Sometimes you get more than a haircut when you go to get your hair cut.

A few days ago, I got a haircut from Danielle, my favorite hair stylist at Willow’s Dream in Asheville. We talk about children, hers and my granddaughters.

We talk about trips, recipes and husbands. I knew that Rich, her husband, grew up in “upstate New York”, a very large area that can refer to anything outside New York City. But this time, Danielle got more specific: Sharon Springs.

Sharon Springs?? Why did it sound familiar? “Hasidim Jews went there in the summer for the water,” Danielle said “but now the baths and houses are all dilapidated and falling apart.”

And then I remember–that’s where we went in the late 1950s to get out of the New York City heat. My mother rented a cabin in a bungalow colony in the Borscht Belt, well defined on Wikipedia as follows:

a colloquial term for the mostly defunct summer resorts of the Catskill Mountains in upstate New York that were a popular vacation spot for New York City Jews from the 1920s up to the 1970s.

We’d pack clothes and a few pots and pans and take a special bus that went directly to the bungalow colony. We certainly didn’t own a car. That same bus company would take the men, including my father, up there on weekends and return them home on Sunday nights.

This was my mother’s idea of nature. There was more grass and a few more trees than in Brooklyn. But as a 12-year old, there was nothing to do other than to jump in the pool and dodge a bunch of six-year old boys splashing and kicking in the water. The pool was only open a couple of hours a day.

My younger sister and brother had no problem just running around and playing tag or other games which required no equipment. I found it very boring. There were no trails or safe places to walk. Certainly there were no planned activities. I read a lot. One summer, I memorized the calorie tables.

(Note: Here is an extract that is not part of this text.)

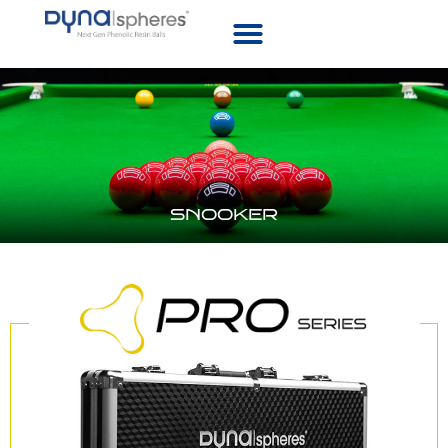
SNOOKER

I remember walking into the village a couple of times on a country road against my mother’s protestations. Something could happen to you if you left the confines of the crowded bungalow colony–a “bad” man, a wolf(??) or other unnamed beast. We weren’t in Brooklyn with its street signs, stores and pedestrian-filled sidewalks. We were in “nature”.

I don’t have any pictures; I didn’t get a camera until I bought one in college. So the picture above is of Danielle, the hair stylist, and me.

Now when I search for “Sharon Springs” “bungalow colonies”, I learn that these abandoned bungalow colonies are a subject of academic research.  I think I spent three summers being dragged up to Sharon Springs. Judging from the web, these bungalow colony summers created great memories for some people. They talk about horseback riding and other activities but we didn’t horses in the basic place, I went to.

Years later, when Lenny and I became passionate hikers, I discovered a completely different part of the New York Catskills. We joined the Catskill 3500 club and set out to hike the 35 peaks in the Catskill mountains over 3,500 feet. Though the altitude seems puny compared to the South Beyond 6000, the Catskill mountains are rocky. The club, at that time, also encouraged members to hike them all in the winter, which we did.

All in all, a far cry from Sharon Springs.